God's people have just escaped 400 years of slavery in Egypt, and as they are marching toward their promised future, they turn around and see the entire Egyptian army – horses, chariots, officers and even Pharaoh himself – chasing after them. They are blocked in by the sea in front and their oppressors behind, and they start to freak out. They are crying out to the Lord and complaining to Moses. “It would have been better for us to stay slaves than to die here in the desert!” (Ex 14:12)
Though they've seen the Lord do miraculous things in bringing them out of Egypt, the situation before them still looks hopeless. The most powerful army is about to overtake them, and it seems the only options are death by the sword or being driven into the sea.
Sometimes when God makes promises, He asks for some kind of action. He promises rest for the weary who come to Him (Matt 11:28). He promises wisdom for those who ask (James 1:5). He promises forgiveness when sins are confessed (1 John 1:9). God promises not to forsake those who seek Him (Ps 9:10).
But here, at the foot of the Red Sea, when God promises to fight for His people, He tells them to just stop. Be still and let Him do His job.

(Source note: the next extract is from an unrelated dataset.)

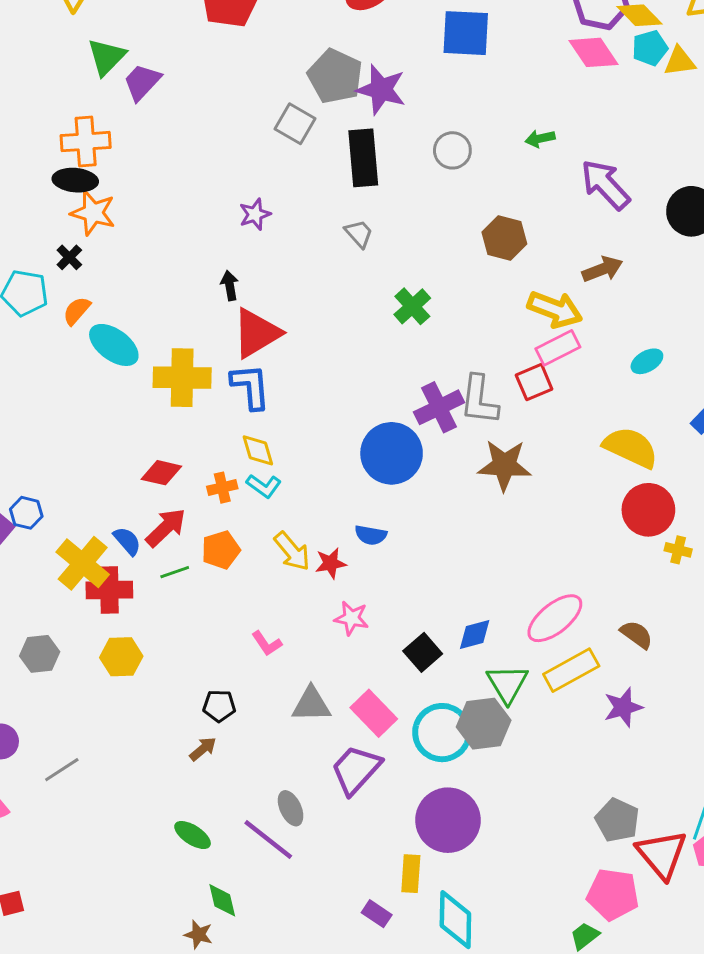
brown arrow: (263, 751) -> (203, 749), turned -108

Being still is not in my nature. Don't get me wrong, I can plop myself on the couch and mindlessly scroll through my social media accounts like the best of them. But when I'm trapped, or when I feel I am being attacked? Stillness is not my first line of action.

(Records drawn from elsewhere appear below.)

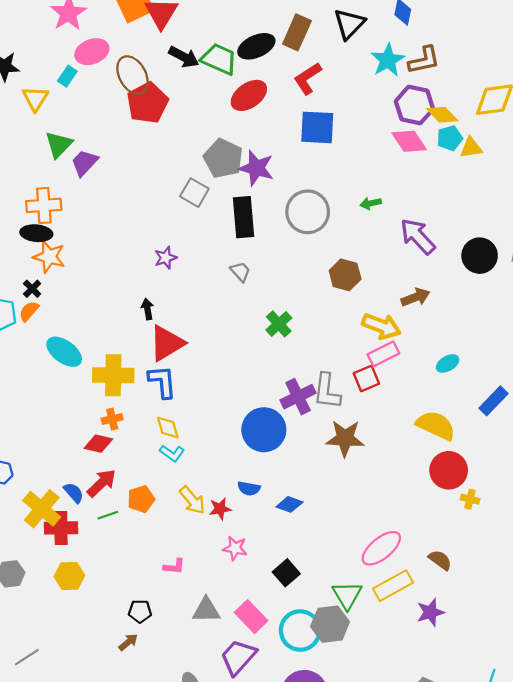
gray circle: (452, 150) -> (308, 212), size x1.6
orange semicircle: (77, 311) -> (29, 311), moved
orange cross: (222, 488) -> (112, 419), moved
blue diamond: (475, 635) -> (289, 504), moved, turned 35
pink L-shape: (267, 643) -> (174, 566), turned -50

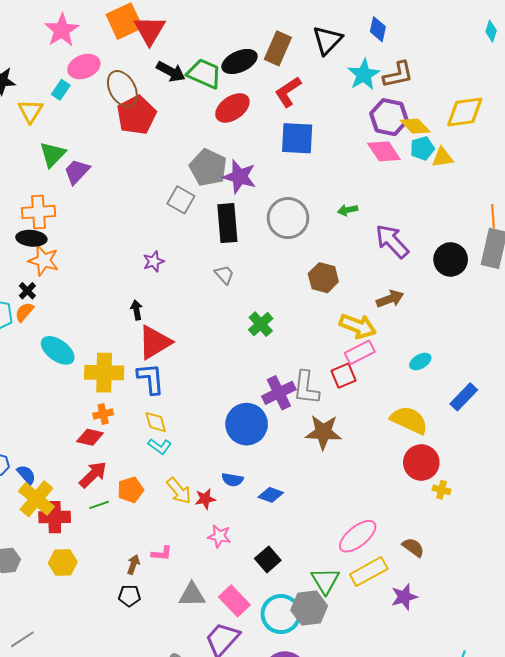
blue semicircle: (74, 493) -> (26, 475), moved
brown arrow: (128, 642) -> (133, 565), moved, turned -30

Intrinsic to our life as cross-cultural workers is being misunderstood. Whether for cultural reasons, language barriers, or clashing worldviews, there is a good chance that our actions, words, and even motives might be misunderstood and mischaracterized. And often this can feel like an attack. And when this happens, I want to fight, to challenge, to defend myself.
But sometimes God tells me to stop. To be still. And let Him be my defender and my judge. Just as He's promised.
What battle is the Lord currently fighting on your behalf?
I've lost too much sleep over a misrepresentation of me that a group of people close to me continue to believe. By God's grace, I've come to peace (mostly!) with the fact that there is nothing more I can do to defend or explain myself, and it is up to God to fight these lies for me.